* **EXTRACTED TEXT**:

Home > mailing lists
v12 "won't fix" item regarding memory leak in "ATTACH PARTITIONwithout AEL"; (or, relcache ref counting) - Mailing list pgsql-hackers

From	Justin Pryzby
Subject	v12 "won't fix" item regarding memory leak in "ATTACH PARTITIONwithout AEL"; (or, relcache ref counting)
Date	February 24, 2020 01:01:43
Msg-id	20200223220143.GA31506@telsasoft.com Whole thread Raw
Responses	Re: v12 "won't fix" item regarding memory leak in "ATTACH PARTITIONwithout AEL"; (or, relcache ref counting)
List	pgsql-hackers
Tree view
This links to a long thread, from which I've tried to quote some of the
most important mails, below.
https://wiki.postgresql.org/wiki/PostgreSQL_12_Open_Items#Won.27t_Fix

I wondered if there's an effort to pursue a resolution for v13 ?

On Fri, Apr 12, 2019 at 11:42:24AM -0400, Tom Lane wrote in <31027.1555083744@sss.pgh.pa.us>:
> Michael Paquier <michael@paquier.xyz> writes:
> > On Wed, Apr 10, 2019 at 05:03:21PM +0900, Amit Langote wrote:
> >> The problem lies in all branches that have partitioning, so it should be
> >> listed under Older Bugs, right?  You may have noticed that I posted
> >> patches for all branches down to 10.
> 
> > I have noticed.  The message from Tom upthread outlined that an open
> > item should be added, but this is not one.  That's what I wanted to
> > emphasize.  Thanks for making it clearer.

* **MATERIAL TO PROCESS**:
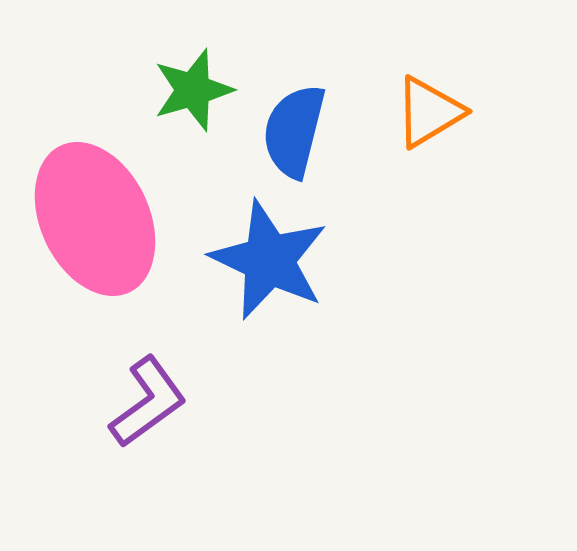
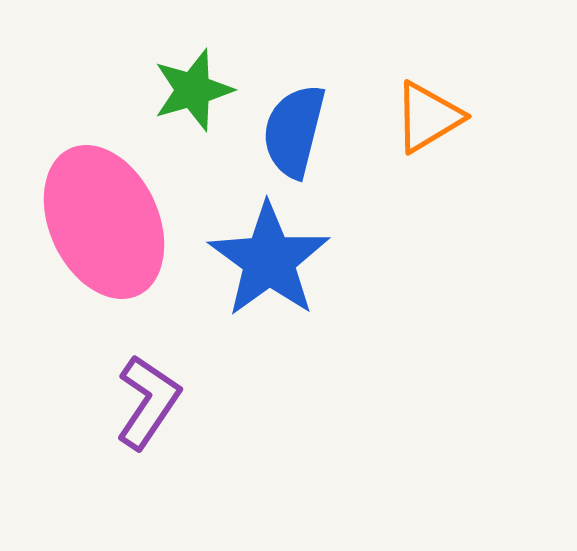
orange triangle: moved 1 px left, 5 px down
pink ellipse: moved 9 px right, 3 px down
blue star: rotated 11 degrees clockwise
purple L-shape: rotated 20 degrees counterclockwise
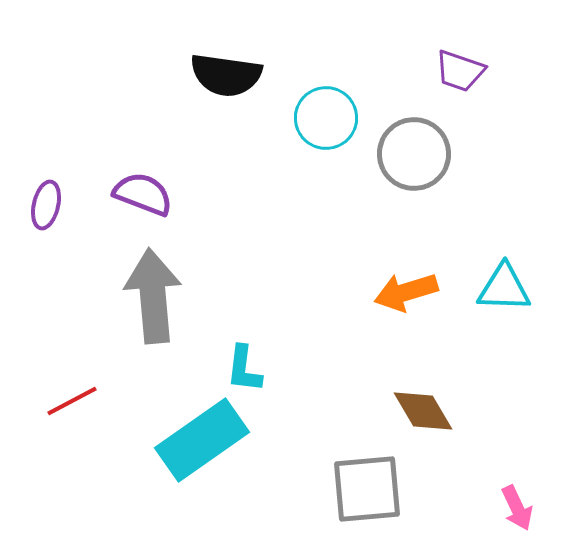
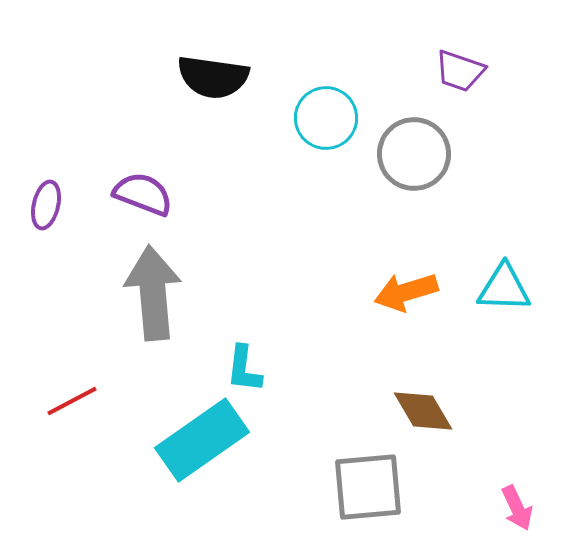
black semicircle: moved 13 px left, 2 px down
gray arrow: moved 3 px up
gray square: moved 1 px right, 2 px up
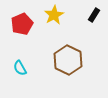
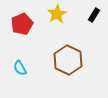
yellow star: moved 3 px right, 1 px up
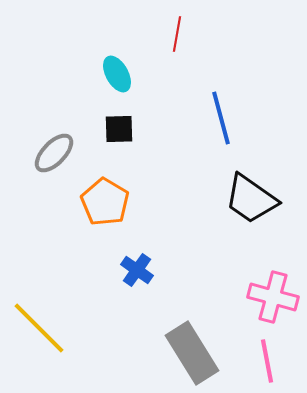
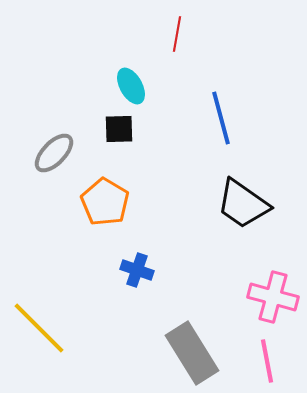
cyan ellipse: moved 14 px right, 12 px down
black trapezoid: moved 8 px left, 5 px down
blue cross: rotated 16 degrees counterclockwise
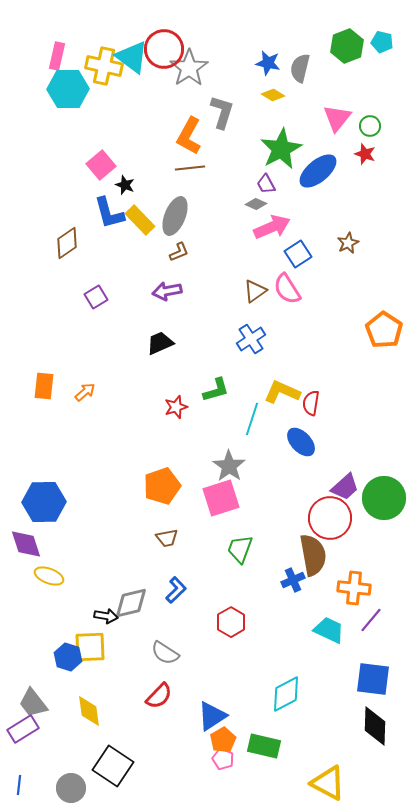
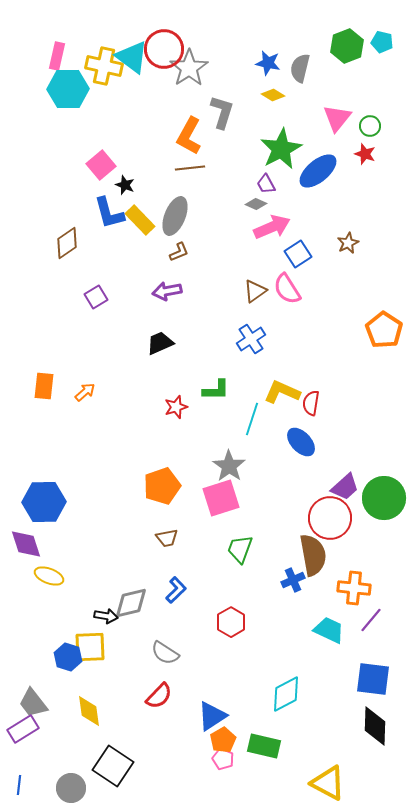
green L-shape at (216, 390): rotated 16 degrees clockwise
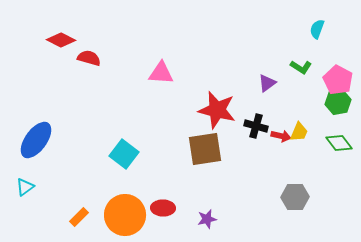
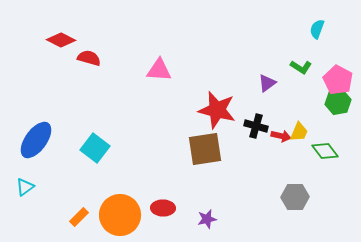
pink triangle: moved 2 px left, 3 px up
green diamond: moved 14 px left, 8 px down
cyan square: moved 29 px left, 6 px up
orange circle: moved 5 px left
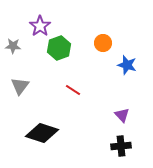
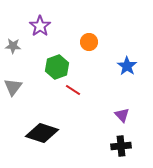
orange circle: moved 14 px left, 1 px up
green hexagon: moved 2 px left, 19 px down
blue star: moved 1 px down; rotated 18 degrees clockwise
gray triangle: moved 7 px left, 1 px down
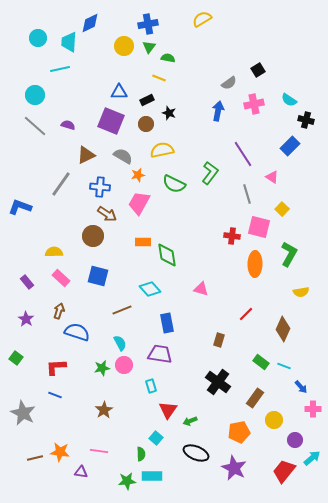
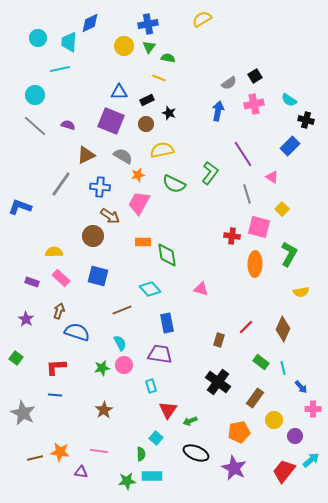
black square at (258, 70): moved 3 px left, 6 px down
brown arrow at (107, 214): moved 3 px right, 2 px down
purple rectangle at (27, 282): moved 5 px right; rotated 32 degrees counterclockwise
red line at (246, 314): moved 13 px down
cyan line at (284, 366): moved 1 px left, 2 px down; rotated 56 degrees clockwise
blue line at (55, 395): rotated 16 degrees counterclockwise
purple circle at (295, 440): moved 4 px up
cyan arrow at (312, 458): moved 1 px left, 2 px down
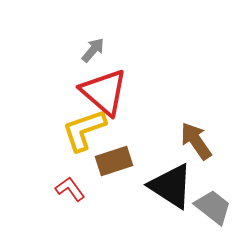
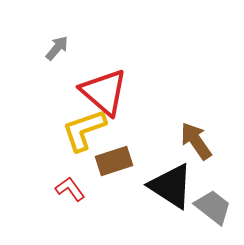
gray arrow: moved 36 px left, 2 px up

* **PROBLEMS AND TASKS**:
1: Please repeat the mailing-list post from "I wondered if" up to and including "making it clearer.", switching "branches" to "release lines" wherever it occurs.
2: Render each line of the records on moved and rotated shapes as a JSON list of strings, one string per line, with blank lines dropped. Leave the picture lines out of the answer.

* **ANSWERS TO EACH TASK**:
1:
I wondered if there's an effort to pursue a resolution for v13 ?

On Fri, Apr 12, 2019 at 11:42:24AM -0400, Tom Lane wrote in <31027.1555083744@sss.pgh.pa.us>:
> Michael Paquier <michael@paquier.xyz> writes:
> > On Wed, Apr 10, 2019 at 05:03:21PM +0900, Amit Langote wrote:
> >> The problem lies in all release lines that have partitioning, so it should be
> >> listed under Older Bugs, right?  You may have noticed that I posted
> >> patches for all release lines down to 10.
> 
> > I have noticed.  The message from Tom upthread outlined that an open
> > item should be added, but this is not one.  That's what I wanted to
> > emphasize.  Thanks for making it clearer.

2:
[
  "orange triangle: moved 1 px left, 5 px down",
  "pink ellipse: moved 9 px right, 3 px down",
  "blue star: rotated 11 degrees clockwise",
  "purple L-shape: rotated 20 degrees counterclockwise",
  "black semicircle: moved 13 px left, 2 px down",
  "gray arrow: moved 3 px up",
  "gray square: moved 1 px right, 2 px up",
  "yellow star: moved 3 px right, 1 px up",
  "cyan ellipse: moved 14 px right, 12 px down",
  "black trapezoid: moved 8 px left, 5 px down",
  "blue cross: rotated 16 degrees counterclockwise",
  "green L-shape at (216, 390): rotated 16 degrees clockwise",
  "pink triangle: moved 2 px left, 3 px up",
  "green diamond: moved 14 px left, 8 px down",
  "cyan square: moved 29 px left, 6 px up",
  "orange circle: moved 5 px left",
  "orange circle: moved 14 px left, 1 px up",
  "green hexagon: moved 2 px left, 19 px down",
  "blue star: moved 1 px down; rotated 18 degrees clockwise",
  "gray triangle: moved 7 px left, 1 px down",
  "black square at (258, 70): moved 3 px left, 6 px down",
  "brown arrow at (107, 214): moved 3 px right, 2 px down",
  "purple rectangle at (27, 282): moved 5 px right; rotated 32 degrees counterclockwise",
  "red line at (246, 314): moved 13 px down",
  "cyan line at (284, 366): moved 1 px left, 2 px down; rotated 56 degrees clockwise",
  "blue line at (55, 395): rotated 16 degrees counterclockwise",
  "purple circle at (295, 440): moved 4 px up",
  "cyan arrow at (312, 458): moved 1 px left, 2 px down",
  "gray arrow: moved 36 px left, 2 px up"
]